Начинаясь у первого верстового столба, забор тянулся аж на две с половиной версты, а потом внезапно обрывался, круто заворачивая вправо и уходя прочь от дороги. Почти две версты по ровной, прямой, как стрела, магистрали Анисово – Дальний Новгород (единственной такой во всей Дальней Руси) я проехал все так же медленно, пристально всматриваясь в правую бровку – пока не увидел наконец то, что искал.
Здесь я огляделся. Машин ни впереди, ни позади не было. Опричников на турбоциклах и дорожной полиции тоже – в пределах видимости. Да и спрятаться им, вроде бы, негде
Я круто завернул баранку вправо, перевалил через невысокий бордюр и по специально отсыпанному нами рыхловатому пандусу съехал под самый забор. Саженей триста протрясся вдоль забора по неровностям до угла, повернул и, вдоль забора же, повторяя его причудливые изгибы, потрясся дальше.
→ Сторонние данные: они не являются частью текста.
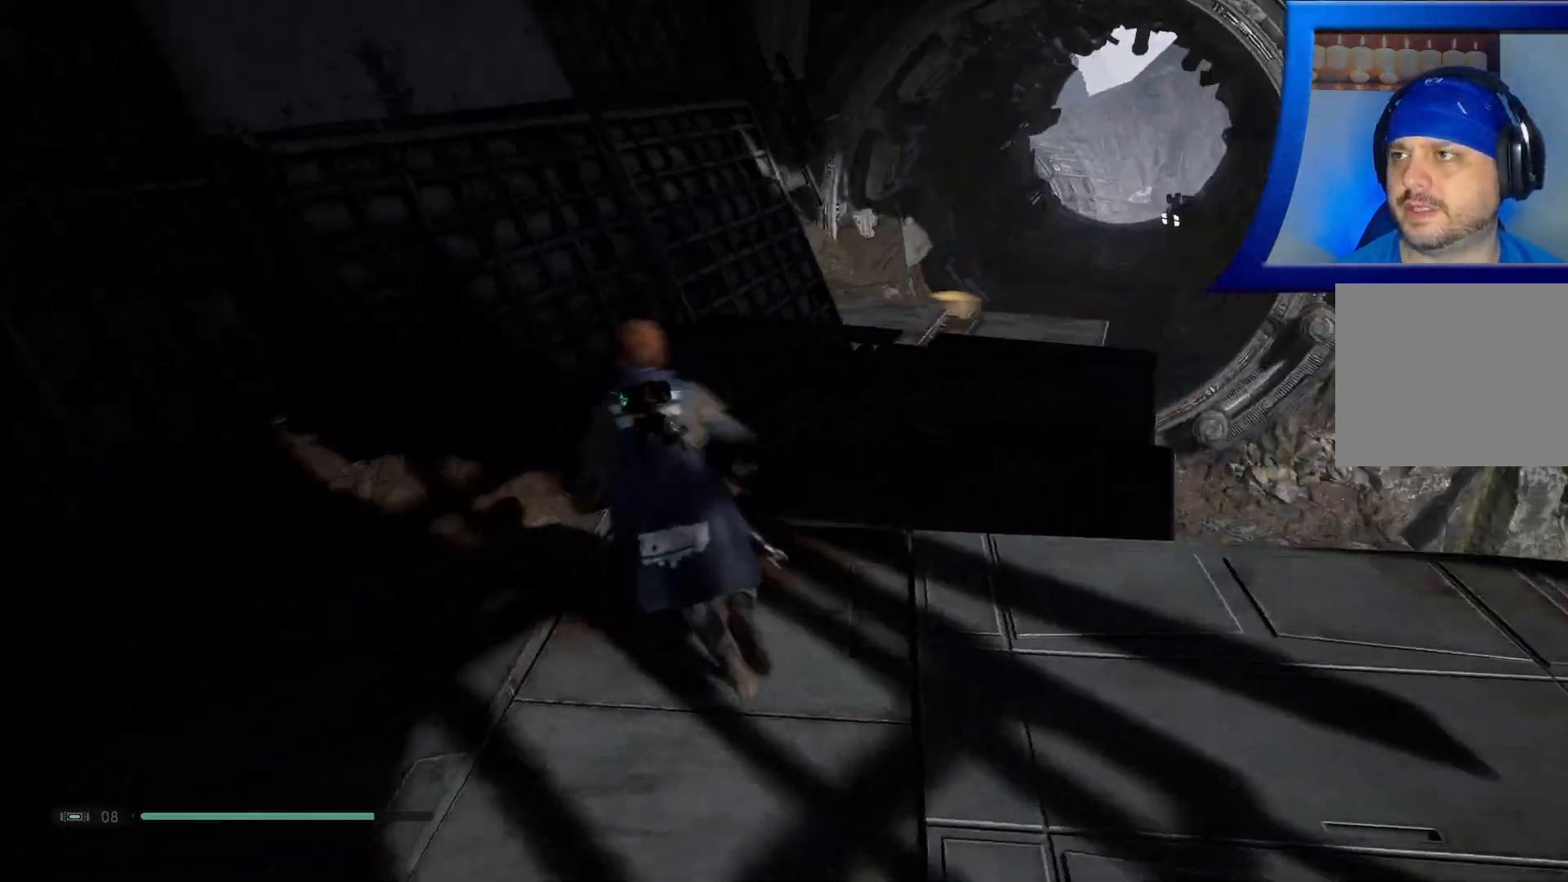
{"buttons": [], "left_stick": "up", "right_stick": "center", "events": [[50, "right_stick", "right"], [233, "right_stick", "center"]]}
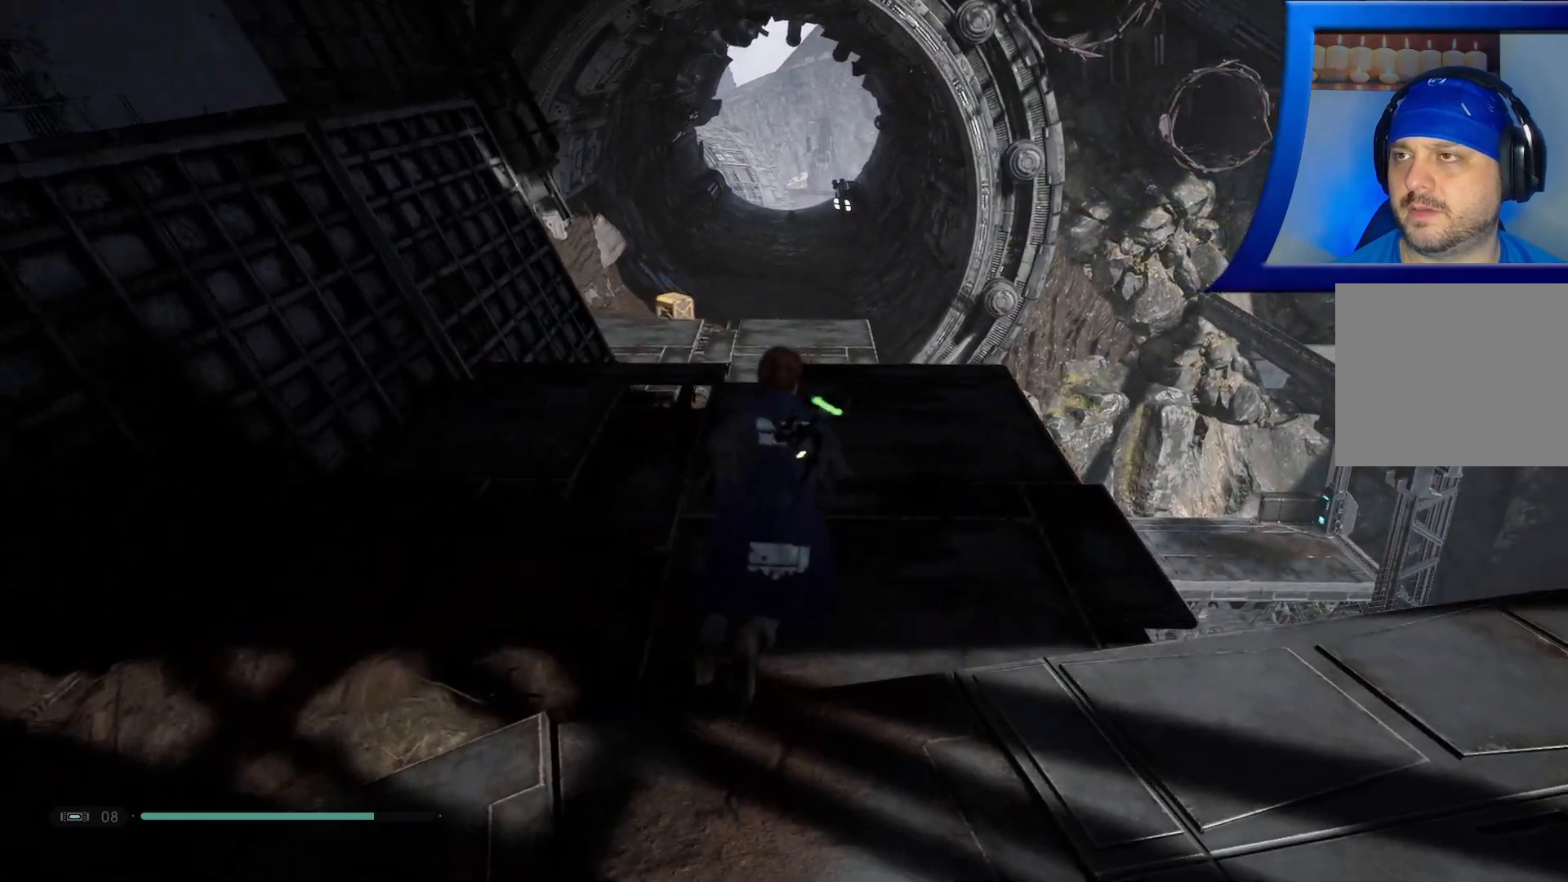
{"buttons": [], "left_stick": "up", "right_stick": "center", "events": [[167, "right_stick", "down-left"], [500, "right_stick", "center"]]}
Следов, а тем более колеи на этой, с позволения сказать, дороге, не было. Во всяком случае, не было видно. Вот в пяти саженях от забора они бы сразу же стали заметны и оставались бы такими долго; а под забором – то новой пыльцы наметет, то старую сдует… Словом, ездили тут не часто и ездили не многие, потому что ездить тут вообще нельзя. Ходить ходи сколько угодно – хоть бегай, хоть круглые сутки прогуливайся. Ездить же абсолютно запрещено.
Абсолютные запреты на что бы то ни было, как я уже успел заметить, весьма характерны для Дальней Руси; обоснования же их, как правило, темны и расплывчаты. Этот абсолютный запрет был исключением из правила: обоснованием ему являлась монопольная собственность государства. Опричнина, говоря по-русски.
Отдельным лицам на территории Дальней Руси могло принадлежать все (опричь) (то бишь, помимо) Карбидной Пустоши. Потому что это уникальное природное образование во время [/]оно оказалось основным (а попросту единственно доступным) источником энергии для Русского Марса. Мощный, до семи саженей в глубину слой чистого карбида кальция кое-где даже выходил на поверхность, и там были видны ослепительно белые пятна. В лучах закатного солнца они слегка отливали розовым, но на фоне бугристой буро-красной равнины были очень заметны.
Я направлялся к одному из них. Я злостным образом нарушал абсолютный запрет, обоснованный и логичный.
Считалось, да и на самом деле оказывалось, что пешочком и в рюкзаке (а хотя бы и на тележке) не очень-то много ухитишь из казенных залежей. Ибо изрядное количество кислорода придется тоже волочь на себе. Уж если в Дальнем Новгороде, в добрых сорока верстах от Карбидной Пустоши, не обойтись без кислородной маски, то здесь и подавно.
А мой однофамилец Мефодий Щагин, он же владелец синего с белым крестом турбокара, не любил таскать на себе тяжести. Хитить казенный энергоноситель в подсудных количествах Мефодий тоже не собирался – но абсолютный запрет есть абсолютный запрет. Он для того и абсолютный, чтобы его иногда нарушали. Хоть кто-нибудь…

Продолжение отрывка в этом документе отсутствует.